### EXERCISE BRIEF
Could you retype the listing beneath, keeping each line exactly as it is?

### EXERCISE DATA
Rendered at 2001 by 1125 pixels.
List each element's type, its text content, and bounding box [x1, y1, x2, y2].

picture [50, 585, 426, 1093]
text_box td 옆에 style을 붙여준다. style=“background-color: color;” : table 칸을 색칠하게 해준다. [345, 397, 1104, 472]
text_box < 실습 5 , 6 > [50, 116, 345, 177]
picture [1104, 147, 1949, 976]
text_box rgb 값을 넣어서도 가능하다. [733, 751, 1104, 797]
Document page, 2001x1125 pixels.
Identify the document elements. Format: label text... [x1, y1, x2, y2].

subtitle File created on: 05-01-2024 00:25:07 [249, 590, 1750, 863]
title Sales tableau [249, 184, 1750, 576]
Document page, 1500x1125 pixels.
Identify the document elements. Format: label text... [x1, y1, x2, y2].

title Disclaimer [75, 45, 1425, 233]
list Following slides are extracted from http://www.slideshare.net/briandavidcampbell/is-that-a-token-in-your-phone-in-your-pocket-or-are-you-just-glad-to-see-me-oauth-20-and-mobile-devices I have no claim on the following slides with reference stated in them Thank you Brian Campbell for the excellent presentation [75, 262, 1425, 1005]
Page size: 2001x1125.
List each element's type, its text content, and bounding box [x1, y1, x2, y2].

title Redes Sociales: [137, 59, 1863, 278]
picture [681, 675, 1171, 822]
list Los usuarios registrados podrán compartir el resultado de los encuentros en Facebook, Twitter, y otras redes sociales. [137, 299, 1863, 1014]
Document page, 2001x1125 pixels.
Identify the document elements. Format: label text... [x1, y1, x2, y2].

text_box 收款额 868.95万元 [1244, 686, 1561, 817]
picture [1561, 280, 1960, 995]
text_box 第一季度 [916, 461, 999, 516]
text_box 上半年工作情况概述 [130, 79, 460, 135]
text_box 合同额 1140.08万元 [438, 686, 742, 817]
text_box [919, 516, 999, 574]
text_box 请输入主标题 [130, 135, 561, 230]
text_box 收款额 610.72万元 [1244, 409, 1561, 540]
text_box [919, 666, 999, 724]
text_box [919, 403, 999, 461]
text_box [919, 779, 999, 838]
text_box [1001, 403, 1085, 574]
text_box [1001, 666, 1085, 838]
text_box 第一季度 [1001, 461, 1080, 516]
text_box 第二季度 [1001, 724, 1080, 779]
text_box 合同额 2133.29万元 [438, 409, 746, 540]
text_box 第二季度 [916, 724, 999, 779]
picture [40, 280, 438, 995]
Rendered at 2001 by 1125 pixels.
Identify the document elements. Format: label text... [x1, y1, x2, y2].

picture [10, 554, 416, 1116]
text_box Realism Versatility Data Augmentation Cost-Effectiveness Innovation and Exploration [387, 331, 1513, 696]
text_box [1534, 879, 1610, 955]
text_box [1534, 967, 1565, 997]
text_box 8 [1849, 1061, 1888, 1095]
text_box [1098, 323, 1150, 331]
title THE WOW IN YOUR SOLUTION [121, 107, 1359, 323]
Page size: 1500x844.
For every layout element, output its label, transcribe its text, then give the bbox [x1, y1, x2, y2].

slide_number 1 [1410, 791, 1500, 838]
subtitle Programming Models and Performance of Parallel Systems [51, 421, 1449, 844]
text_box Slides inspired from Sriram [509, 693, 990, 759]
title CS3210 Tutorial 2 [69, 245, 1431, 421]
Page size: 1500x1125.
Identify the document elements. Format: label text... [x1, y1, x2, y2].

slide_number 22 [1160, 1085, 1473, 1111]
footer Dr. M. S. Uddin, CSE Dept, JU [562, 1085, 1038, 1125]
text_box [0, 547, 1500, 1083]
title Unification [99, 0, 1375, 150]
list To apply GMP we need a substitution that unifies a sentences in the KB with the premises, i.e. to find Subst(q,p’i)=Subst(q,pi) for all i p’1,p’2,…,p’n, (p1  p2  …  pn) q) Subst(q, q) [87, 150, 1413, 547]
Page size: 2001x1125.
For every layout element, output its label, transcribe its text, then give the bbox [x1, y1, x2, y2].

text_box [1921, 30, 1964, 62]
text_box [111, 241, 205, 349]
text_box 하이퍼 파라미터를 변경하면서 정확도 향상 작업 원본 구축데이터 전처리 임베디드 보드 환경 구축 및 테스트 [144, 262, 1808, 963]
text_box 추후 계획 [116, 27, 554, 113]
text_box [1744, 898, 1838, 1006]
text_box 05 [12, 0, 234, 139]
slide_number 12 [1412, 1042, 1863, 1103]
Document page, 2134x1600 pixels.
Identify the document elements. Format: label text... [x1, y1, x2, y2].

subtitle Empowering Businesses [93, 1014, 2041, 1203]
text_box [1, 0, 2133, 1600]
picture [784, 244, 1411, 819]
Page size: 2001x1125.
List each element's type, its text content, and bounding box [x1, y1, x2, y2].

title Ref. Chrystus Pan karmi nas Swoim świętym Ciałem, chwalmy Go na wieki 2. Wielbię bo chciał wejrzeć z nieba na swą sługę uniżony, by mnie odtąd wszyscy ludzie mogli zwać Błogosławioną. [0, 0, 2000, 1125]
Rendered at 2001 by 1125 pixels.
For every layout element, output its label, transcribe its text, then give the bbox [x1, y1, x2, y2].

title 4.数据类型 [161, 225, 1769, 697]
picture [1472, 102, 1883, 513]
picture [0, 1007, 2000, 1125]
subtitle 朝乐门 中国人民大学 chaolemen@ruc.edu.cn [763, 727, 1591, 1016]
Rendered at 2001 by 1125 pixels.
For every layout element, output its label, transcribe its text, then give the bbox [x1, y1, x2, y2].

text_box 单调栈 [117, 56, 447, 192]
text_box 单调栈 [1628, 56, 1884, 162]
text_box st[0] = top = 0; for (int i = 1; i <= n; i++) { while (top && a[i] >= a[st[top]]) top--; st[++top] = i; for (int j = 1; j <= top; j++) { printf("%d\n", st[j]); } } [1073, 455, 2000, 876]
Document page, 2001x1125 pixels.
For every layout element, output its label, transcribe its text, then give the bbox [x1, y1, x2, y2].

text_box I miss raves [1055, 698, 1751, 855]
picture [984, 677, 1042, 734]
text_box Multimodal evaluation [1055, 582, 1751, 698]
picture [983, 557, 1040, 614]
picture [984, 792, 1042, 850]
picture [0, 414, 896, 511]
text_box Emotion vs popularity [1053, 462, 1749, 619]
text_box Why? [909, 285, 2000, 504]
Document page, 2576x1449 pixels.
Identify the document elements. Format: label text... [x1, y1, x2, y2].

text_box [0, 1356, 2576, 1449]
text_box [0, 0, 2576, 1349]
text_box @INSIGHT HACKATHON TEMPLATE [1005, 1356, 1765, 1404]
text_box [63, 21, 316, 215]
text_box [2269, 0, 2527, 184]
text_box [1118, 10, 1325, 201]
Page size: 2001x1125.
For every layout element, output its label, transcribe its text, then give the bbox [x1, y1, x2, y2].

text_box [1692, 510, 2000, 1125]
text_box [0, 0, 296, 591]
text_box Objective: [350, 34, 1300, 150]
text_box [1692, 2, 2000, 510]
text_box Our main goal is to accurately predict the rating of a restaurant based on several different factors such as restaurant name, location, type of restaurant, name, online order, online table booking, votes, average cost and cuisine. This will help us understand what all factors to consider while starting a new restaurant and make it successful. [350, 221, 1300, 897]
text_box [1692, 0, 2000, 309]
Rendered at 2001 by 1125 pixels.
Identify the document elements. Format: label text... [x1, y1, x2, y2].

### ANSWER BOX
Rendered at 2001 by 1125 pixels.
List each element's type, its text content, and bounding box [x1, y1, x2, y2].

picture [50, 585, 426, 1093]
text_box td 옆에 style을 붙여준다. style=“background-color: color;” : table 칸을 색칠하게 해준다. [345, 397, 1104, 472]
text_box < 실습 5 , 6 > [50, 116, 345, 177]
picture [1104, 147, 1949, 976]
text_box rgb 값을 넣어서도 가능하다. [733, 751, 1104, 797]
Document page, 2001x1125 pixels.
Identify the document elements. Format: label text... [x1, y1, x2, y2].

subtitle File created on: 05-01-2024 00:25:07 [249, 590, 1750, 863]
title Sales tableau [249, 184, 1750, 576]
Document page, 1500x1125 pixels.
Identify the document elements. Format: label text... [x1, y1, x2, y2].

title Disclaimer [75, 45, 1425, 233]
list Following slides are extracted from http://www.slideshare.net/briandavidcampbell/is-that-a-token-in-your-phone-in-your-pocket-or-are-you-just-glad-to-see-me-oauth-20-and-mobile-devices I have no claim on the following slides with reference stated in them Thank you Brian Campbell for the excellent presentation [75, 262, 1425, 1005]
Page size: 2001x1125.
List each element's type, its text content, and bounding box [x1, y1, x2, y2].

title Redes Sociales: [137, 59, 1863, 278]
picture [681, 675, 1171, 822]
list Los usuarios registrados podrán compartir el resultado de los encuentros en Facebook, Twitter, y otras redes sociales. [137, 299, 1863, 1014]
Document page, 2001x1125 pixels.
Identify the document elements. Format: label text... [x1, y1, x2, y2].

text_box 收款额 868.95万元 [1244, 686, 1561, 817]
picture [1561, 280, 1960, 995]
text_box 第一季度 [916, 461, 999, 516]
text_box 上半年工作情况概述 [130, 79, 460, 135]
text_box 合同额 1140.08万元 [438, 686, 742, 817]
text_box [919, 516, 999, 574]
text_box 请输入主标题 [130, 135, 561, 230]
text_box 收款额 610.72万元 [1244, 409, 1561, 540]
text_box [919, 666, 999, 724]
text_box [919, 403, 999, 461]
text_box [919, 779, 999, 838]
text_box [1001, 403, 1085, 574]
text_box [1001, 666, 1085, 838]
text_box 第一季度 [1001, 461, 1080, 516]
text_box 第二季度 [1001, 724, 1080, 779]
text_box 合同额 2133.29万元 [438, 409, 746, 540]
text_box 第二季度 [916, 724, 999, 779]
picture [40, 280, 438, 995]
Rendered at 2001 by 1125 pixels.
Identify the document elements. Format: label text... [x1, y1, x2, y2].

picture [10, 554, 416, 1116]
text_box Realism Versatility Data Augmentation Cost-Effectiveness Innovation and Exploration [387, 331, 1513, 696]
text_box [1534, 879, 1610, 955]
text_box [1534, 967, 1565, 997]
text_box 8 [1849, 1061, 1888, 1095]
text_box [1098, 323, 1150, 331]
title THE WOW IN YOUR SOLUTION [121, 107, 1359, 323]
Page size: 1500x844.
For every layout element, output its label, transcribe its text, then give the bbox [x1, y1, x2, y2].

slide_number 1 [1410, 791, 1500, 838]
subtitle Programming Models and Performance of Parallel Systems [51, 421, 1449, 844]
text_box Slides inspired from Sriram [509, 693, 990, 759]
title CS3210 Tutorial 2 [69, 245, 1431, 421]
Page size: 1500x1125.
Identify the document elements. Format: label text... [x1, y1, x2, y2].

slide_number 22 [1160, 1085, 1473, 1111]
footer Dr. M. S. Uddin, CSE Dept, JU [562, 1085, 1038, 1125]
text_box [0, 547, 1500, 1083]
title Unification [99, 0, 1375, 150]
list To apply GMP we need a substitution that unifies a sentences in the KB with the premises, i.e. to find Subst(q,p’i)=Subst(q,pi) for all i p’1,p’2,…,p’n, (p1  p2  …  pn) q) Subst(q, q) [87, 150, 1413, 547]
Page size: 2001x1125.
For every layout element, output its label, transcribe its text, then give the bbox [x1, y1, x2, y2].

text_box [1921, 30, 1964, 62]
text_box [111, 241, 205, 349]
text_box 하이퍼 파라미터를 변경하면서 정확도 향상 작업 원본 구축데이터 전처리 임베디드 보드 환경 구축 및 테스트 [144, 262, 1808, 963]
text_box 추후 계획 [116, 27, 554, 113]
text_box [1744, 898, 1838, 1006]
text_box 05 [12, 0, 234, 139]
slide_number 12 [1412, 1042, 1863, 1103]
Document page, 2134x1600 pixels.
Identify the document elements. Format: label text... [x1, y1, x2, y2].

subtitle Empowering Businesses [93, 1014, 2041, 1203]
text_box [1, 0, 2133, 1600]
picture [784, 244, 1411, 819]
Page size: 2001x1125.
List each element's type, its text content, and bounding box [x1, y1, x2, y2].

title Ref. Chrystus Pan karmi nas Swoim świętym Ciałem, chwalmy Go na wieki 2. Wielbię bo chciał wejrzeć z nieba na swą sługę uniżony, by mnie odtąd wszyscy ludzie mogli zwać Błogosławioną. [0, 0, 2000, 1125]
Rendered at 2001 by 1125 pixels.
For every layout element, output its label, transcribe its text, then give the bbox [x1, y1, x2, y2].

title 4.数据类型 [161, 225, 1769, 697]
picture [1472, 102, 1883, 513]
picture [0, 1007, 2000, 1125]
subtitle 朝乐门 中国人民大学 chaolemen@ruc.edu.cn [763, 727, 1591, 1016]
Rendered at 2001 by 1125 pixels.
For every layout element, output its label, transcribe its text, then give the bbox [x1, y1, x2, y2].

text_box 单调栈 [117, 56, 447, 192]
text_box 单调栈 [1628, 56, 1884, 162]
text_box st[0] = top = 0; for (int i = 1; i <= n; i++) { while (top && a[i] >= a[st[top]]) top--; st[++top] = i; for (int j = 1; j <= top; j++) { printf("%d\n", st[j]); } } [1073, 455, 2000, 876]
Document page, 2001x1125 pixels.
For every layout element, output its label, transcribe its text, then give the bbox [x1, y1, x2, y2].

text_box I miss raves [1055, 698, 1751, 855]
picture [984, 677, 1042, 734]
text_box Multimodal evaluation [1055, 582, 1751, 698]
picture [983, 557, 1040, 614]
picture [984, 792, 1042, 850]
picture [0, 414, 896, 511]
text_box Emotion vs popularity [1053, 462, 1749, 619]
text_box Why? [909, 285, 2000, 504]
Document page, 2576x1449 pixels.
Identify the document elements. Format: label text... [x1, y1, x2, y2].

text_box [0, 1356, 2576, 1449]
text_box [0, 0, 2576, 1349]
text_box @INSIGHT HACKATHON TEMPLATE [1005, 1356, 1765, 1404]
text_box [63, 21, 316, 215]
text_box [2269, 0, 2527, 184]
text_box [1118, 10, 1325, 201]
Page size: 2001x1125.
For every layout element, output its label, transcribe its text, then give the bbox [x1, y1, x2, y2].

text_box [1692, 510, 2000, 1125]
text_box [0, 0, 296, 591]
text_box Objective: [350, 34, 1300, 150]
text_box [1692, 2, 2000, 510]
text_box Our main goal is to accurately predict the rating of a restaurant based on several different factors such as restaurant name, location, type of restaurant, name, online order, online table booking, votes, average cost and cuisine. This will help us understand what all factors to consider while starting a new restaurant and make it successful. [350, 221, 1300, 897]
text_box [1692, 0, 2000, 309]
Rendered at 2001 by 1125 pixels.
Identify the document elements. Format: label text... [x1, y1, x2, y2].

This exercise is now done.